Dê a continuação do texto sobre a abertura do Mercado Livre de Energia no Brasil, começando logo após a última frase apresentada.

TRECHO DO DOCUMENTO:
☆ ☆ ☆ ☆ ☆ ☆ ☆

A abertura do Mercado Livre de Energia no Brasil inaugura uma nova fase para o setor elétrico, marcada por escala, pressão por eficiência e necessidade de transformação digital profunda. A expansão do ambiente livre para consumidores de menor porte impõe uma mudança estrutural no modelo de operação dos fornecedores de energia. O desafio passa a ser atender um volume exponencialmente maior de clientes, com tíquete médio menor e margens mais comprimidas, o que torna a automação não apenas relevante, mas indispensável.
Nesse contexto, a Inteligência Artificial consolida-se como pilar central dessa nova arquitetura operacional.
A IA é fundamental para o futuro do mercado livre de energia. Sem automação, o modelo simplesmente não fecha economicamente quando você começa a atender milhões de consumidores menores. O ponto é que não basta automatizar. É preciso automatizar com inteligência, preservando a qualidade da decisão e a confiança do cliente.
A abertura do mercado tende a multiplicar o número de consumidores elegíveis, exigindo a capacidade de processar grandes volumes de dados, gerar simulações em escala e conduzir jornadas digitais completas. Esse movimento ocorre em paralelo a uma pressão global por eficiência, em um setor que demandará bilhões em investimentos até 2050 para sustentar a transição energética.

☆ ☆ ☆ ☆ ☆ ☆ ☆

DADOS APRESENTADOS:
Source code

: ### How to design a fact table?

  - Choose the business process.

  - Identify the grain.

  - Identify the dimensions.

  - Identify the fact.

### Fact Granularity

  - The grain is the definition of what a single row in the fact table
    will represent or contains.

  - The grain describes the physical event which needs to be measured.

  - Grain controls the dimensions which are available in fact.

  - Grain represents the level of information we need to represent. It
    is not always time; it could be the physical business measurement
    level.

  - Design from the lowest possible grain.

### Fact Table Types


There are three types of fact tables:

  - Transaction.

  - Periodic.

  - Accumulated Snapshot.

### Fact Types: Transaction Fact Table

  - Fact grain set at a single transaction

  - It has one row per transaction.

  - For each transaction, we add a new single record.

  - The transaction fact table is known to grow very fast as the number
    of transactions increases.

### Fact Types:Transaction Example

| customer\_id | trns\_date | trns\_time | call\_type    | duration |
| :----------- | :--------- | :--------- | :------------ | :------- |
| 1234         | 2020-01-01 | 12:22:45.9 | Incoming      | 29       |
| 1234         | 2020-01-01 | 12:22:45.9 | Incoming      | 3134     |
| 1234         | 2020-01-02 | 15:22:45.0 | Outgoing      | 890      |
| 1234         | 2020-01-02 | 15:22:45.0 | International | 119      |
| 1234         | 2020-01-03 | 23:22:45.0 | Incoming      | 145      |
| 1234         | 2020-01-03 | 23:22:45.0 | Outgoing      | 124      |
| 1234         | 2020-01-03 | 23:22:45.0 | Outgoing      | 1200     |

☆ ☆ ☆ ☆ ☆ ☆ ☆

RESULTADO:
Dentro desse cenário, segundo estudo da Boston Consulting Group sobre transformação de custos (metodologia Drastic Cost-Out), programas bem executados de digitalização e automação podem reduzir custos operacionais e administrativos entre 15% e 20% dentro de um período de aproximadamente 18 meses. No atendimento ao cliente, os casos a seguir ilustram esse potencial na prática.
Casos internacionais reforçam tanto o potencial quanto os riscos dessa transformação. A fintech Klarna, por exemplo, conseguiu automatizar cerca de dois terços de seu atendimento ao cliente com IA e projetou ganhos de US$ 40 milhões em eficiência. No entanto, a empresa enfrentou queda relevante na satisfação do cliente em casos complexos e precisou reintroduzir atendimento humano após impactos negativos na experiência.
Por outro lado, empresas como iFood demonstram uma aplicação mais equilibrada. A companhia automatizou aproximadamente 45% das interações e reduziu custos operacionais de entrega em mais de 70%, ao utilizar a IA como mecanismo de triagem e suporte, e não como substituição completa do humano.
No setor financeiro, o Nubank construiu uma arquitetura ainda mais sofisticada. A instituição consegue resolver cerca de 55% dos atendimentos iniciais com IA e reduziu em aproximadamente 70% o tempo de resposta, mantendo altos padrões de segurança e experiência ao combinar automação com múltiplas camadas de validação.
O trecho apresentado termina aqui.